(update: the earlier version had incorrect indexing. This version is easily auto-hybridized).
Use a multidimensional C array (not an array of pointers to pointers) or a flat 1D array indexed with i*cols + j , so the memory is contiguous. This will significantly affect the efficiency of prefetching the equipment in order to effectively use the memory bandwidth. Loads with an address coming from another load really suck for performance, or, conversely, having predictable addresses known long before helps a lot, because loads can start long before they are needed (thanks to running out of turn).
Also, @ user31264's answer is correct, you need to swap loops, so j loop is the most external. This is good, but nowhere near is not enough.
It will also allow autoscrolling the compiler. In fact, it was surprisingly hard for me to get gcc for automatic vectorization. (But this is probably because I indexed incorrectly, because I only looked at the code for the first time.

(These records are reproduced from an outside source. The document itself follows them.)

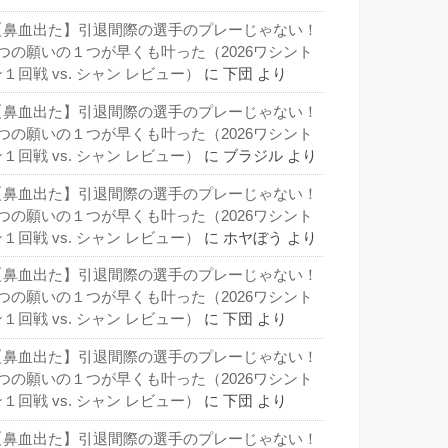
【鼻血出た】引退間際の選手のプレーじゃない！
3つの願いの１つが早くも叶った（2026ワシント
１回戦 vs. シャン レビュー）
に
下団
より
【鼻血出た】引退間際の選手のプレーじゃない！
3つの願いの１つが早くも叶った（2026ワシント
１回戦 vs. シャン レビュー）
に
ブラジル
より
【鼻血出た】引退間際の選手のプレーじゃない！
3つの願いの１つが早くも叶った（2026ワシント
１回戦 vs. シャン レビュー）
に
ホヤぼう
より
【鼻血出た】引退間際の選手のプレーじゃない！
3つの願いの１つが早くも叶った（2026ワシント
１回戦 vs. シャン レビュー）
に
下団
より
【鼻血出た】引退間際の選手のプレーじゃない！
3つの願いの１つが早くも叶った（2026ワシント
１回戦 vs. シャン レビュー）
に
下団
より
【鼻血出た】引退間際の選手のプレーじゃない！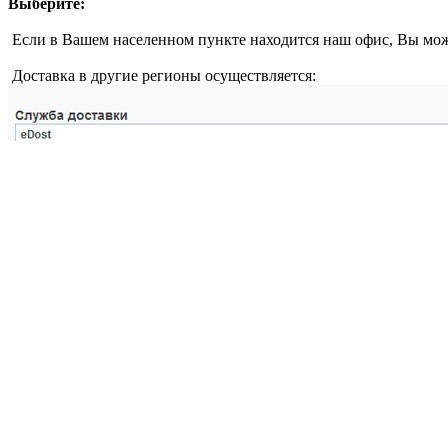
Выберите:
Если в Вашем населенном пункте находится наш офис, Вы мож
Доставка в другие регионы осуществляется: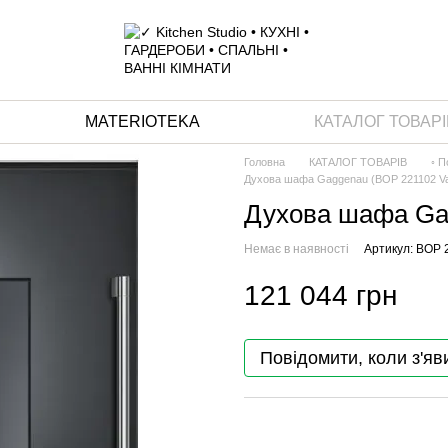
MATERIOTEKA
КАТАЛОГ ТОВАРІ
Головна
КАТАЛОГ ТОВАРІВ
◦ П
Духова шафа Gaggenau (BOP 221102 Va
Духова шафа Gag
Немає в наявності
Артикул: BOP 
121 044 грн
Повідомити, коли з'яв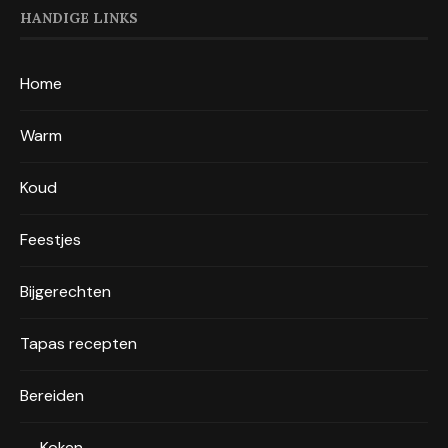
HANDIGE LINKS
Home
Warm
Koud
Feestjes
Bijgerechten
Tapas recepten
Bereiden
Koken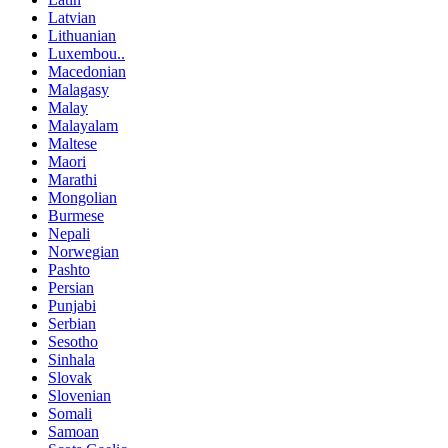
Latvian
Lithuanian
Luxembou..
Macedonian
Malagasy
Malay
Malayalam
Maltese
Maori
Marathi
Mongolian
Burmese
Nepali
Norwegian
Pashto
Persian
Punjabi
Serbian
Sesotho
Sinhala
Slovak
Slovenian
Somali
Samoan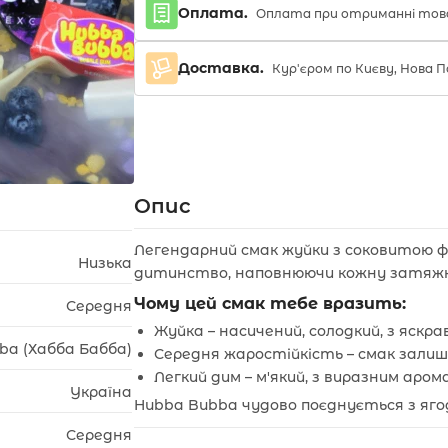
Оплата.
Оплата при отриманні тов
Доставка.
Кур'єром по Києву, Нова
Опис
Легендарний смак жуйки з соковитою 
Низька
дитинство, наповнюючи кожну затяжку
Чому цей смак тебе вразить:
Середня
Жуйка – насичений, солодкий, з яск
ba (Хабба Бабба)
Середня жаростійкість – смак залиш
Легкий дим – м'який, з виразним аро
Україна
Hubba Bubba чудово поєднується з яго
Середня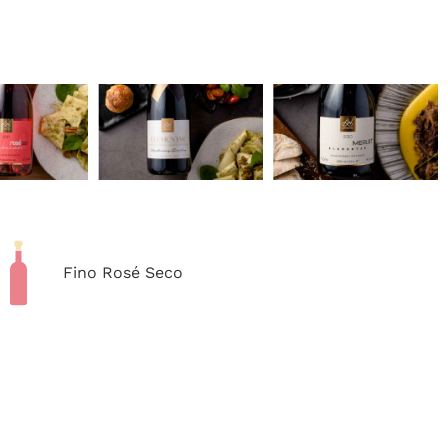
Fino Rosé Seco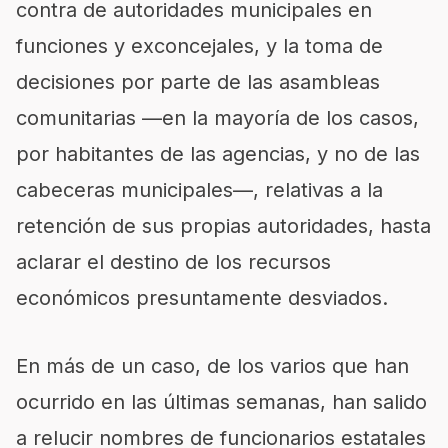
contra de autoridades municipales en
funciones y exconcejales, y la toma de
decisiones por parte de las asambleas
comunitarias —en la mayoría de los casos,
por habitantes de las agencias, y no de las
cabeceras municipales—, relativas a la
retención de sus propias autoridades, hasta
aclarar el destino de los recursos
económicos presuntamente desviados.
En más de un caso, de los varios que han
ocurrido en las últimas semanas, han salido
a relucir nombres de funcionarios estatales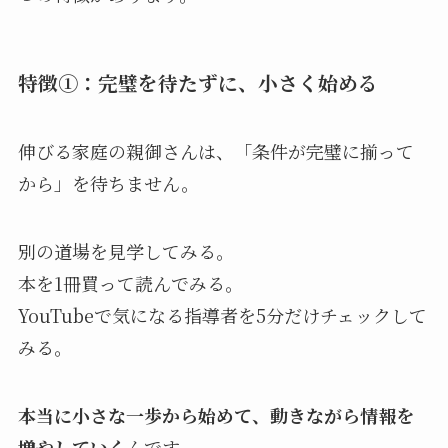
特徴①：完璧を待たずに、小さく始める
伸びる家庭の親御さんは、「条件が完璧に揃って
から」を待ちません。
別の道場を見学してみる。
本を1冊買って読んでみる。
YouTubeで気になる指導者を5分だけチェックして
みる。
本当に小さな一歩から始めて、動きながら情報を
増やしていく
んです。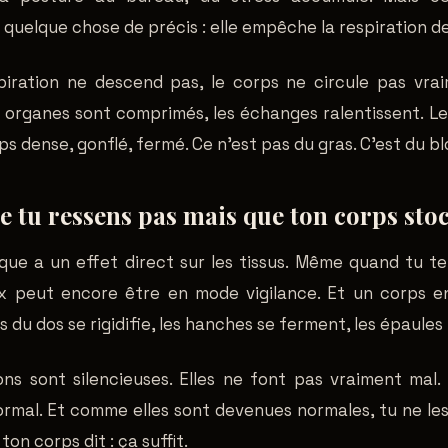
quelque chose de précis : elle empêche la respiration d
piration ne descend pas, le corps ne circule pas vra
 organes sont comprimés, les échanges ralentissent. Le
ps dense, gonflé, fermé. Ce n'est pas du gras. C'est du b
ue tu ressens pas mais que ton corps sto
que a un effet direct sur les tissus. Même quand tu t
 peut encore être en mode vigilance. Et un corps en
s du dos se rigidifie, les hanches se ferment, les épaule
ns sont silencieuses. Elles ne font pas vraiment mal.
ormal. Et comme elles sont devenues normales, tu ne le
ton corps dit : ça suffit.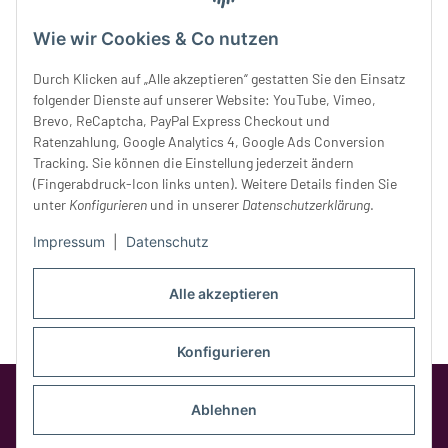
Mittwoch:
10 - 18 Uhr
Wie wir Cookies & Co nutzen
Donnerstag:
10 - 18 Uhr
Freitag:
10 - 18 Uhr
Durch Klicken auf „Alle akzeptieren“ gestatten Sie den Einsatz
Samstag:
10 - 14 Uhr
folgender Dienste auf unserer Website: YouTube, Vimeo,
Unser Service
Brevo, ReCaptcha, PayPal Express Checkout und
Ratenzahlung, Google Analytics 4, Google Ads Conversion
Tracking. Sie können die Einstellung jederzeit ändern
Rechtliches
(Fingerabdruck-Icon links unten). Weitere Details finden Sie
unter
Konfigurieren
und in unserer
Datenschutzerklärung
.
Impressum
|
Datenschutz
Alle akzeptieren
Konfigurieren
Google Analytics deaktivieren
Status:
Opt-Out-Cookie ist nicht gesetzt
Ablehnen
(Tracking aktiv)
* Alle Preise inkl. gesetzlicher MwSt.,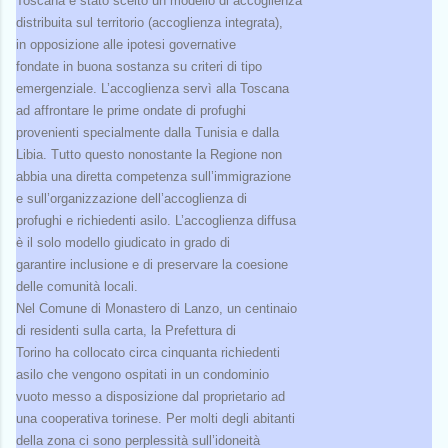
Toscana è stato scelto un modello di accoglienza
distribuita sul territorio (accoglienza integrata),
in opposizione alle ipotesi governative
fondate in buona sostanza su criteri di tipo
emergenziale. L’accoglienza servì alla Toscana
ad affrontare le prime ondate di profughi
provenienti specialmente dalla Tunisia e dalla
Libia. Tutto questo nonostante la Regione non
abbia una diretta competenza sull’immigrazione
e sull’organizzazione dell’accoglienza di
profughi e richiedenti asilo. L’accoglienza diffusa
è il solo modello giudicato in grado di
garantire inclusione e di preservare la coesione
delle comunità locali.
Nel Comune di Monastero di Lanzo, un centinaio
di residenti sulla carta, la Prefettura di
Torino ha collocato circa cinquanta richiedenti
asilo che vengono ospitati in un condominio
vuoto messo a disposizione dal proprietario ad
una cooperativa torinese. Per molti degli abitanti
della zona ci sono perplessità sull’idoneità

Therefore, the compiler did not know that we were sorting through continuous memory.)
I played with him in the Godbolt compiler explorer .
Finally, I got a good good compiler from this version, which takes A and C as flat 1D arrays and does the indexing myself:
void MatrixAddition_contiguous(int rows, int n, const vector<int>& list, const int *__restrict__ A, int *__restrict__ C, int cluster) // still auto-vectorizes without __restrict__, but checks for overlap and // runs a scalar loop in that case { const int cols = 4; // or global constexpr or something int *__restrict__ Ccluster = C + ((long)cluster) * rows * cols; for(int i=0;i<rows;i++) //
In manual mode, list[j] definitely helped the compiler understand that stores in C cannot influence indexes that will be loaded from list[j] . Manual lifting of other material was probably not necessary.
Raising A[list[j]] , not just list[j] , is an artifact of the previous previous approach, in which I incorrectly indexed . While we are lifting the load from list[j] as far as possible, the compiler can do well even if it does not know that list does not overlap C
Inner loop targeting gcc 5.3 x86-64 -O3 -Wall -march=haswell -fopenmp (and -fverbose-asm ):
.L26: vmovdqu ymm0, YMMWORD PTR [r8+rax] # MEM[base: Ccluster_20, index: ivtmp.91_26, offset: 0B], MEM[base: Ccluster_20, index: ivtmp.91_26, offset: 0B] vpaddd ymm0, ymm0, YMMWORD PTR [rdx+rax] # vect__71.75, MEM[base: Ccluster_20, index: ivtmp.91_26, offset: 0B], MEM[base: vectp.73_90, index: ivtmp.91_26, offset: 0B] add r12d, 1 # ivtmp.88, vmovdqu YMMWORD PTR [r8+rax], ymm0 # MEM[base: Ccluster_20, index: ivtmp.91_26, offset: 0B], vect__71.75 add rax, 32 # ivtmp.91, cmp r12d, r9d # ivtmp.88, bnd.66 jb .L26 #,
Thus, it makes eight additions at once, with the AVX2 vpaddd , with unbalanced loads and invariable storage back to C.
Since this is auto-vectorization, it should make good code with ARM NEON, or PPC Altivec, or anything that a packaged 32-bit add-on can do.
I couldn't get gcc to tell me anything with -ftree-vectorizer-verbose=2 , but clang -Rpass-analysis=loop-vectorize was a bit helpful.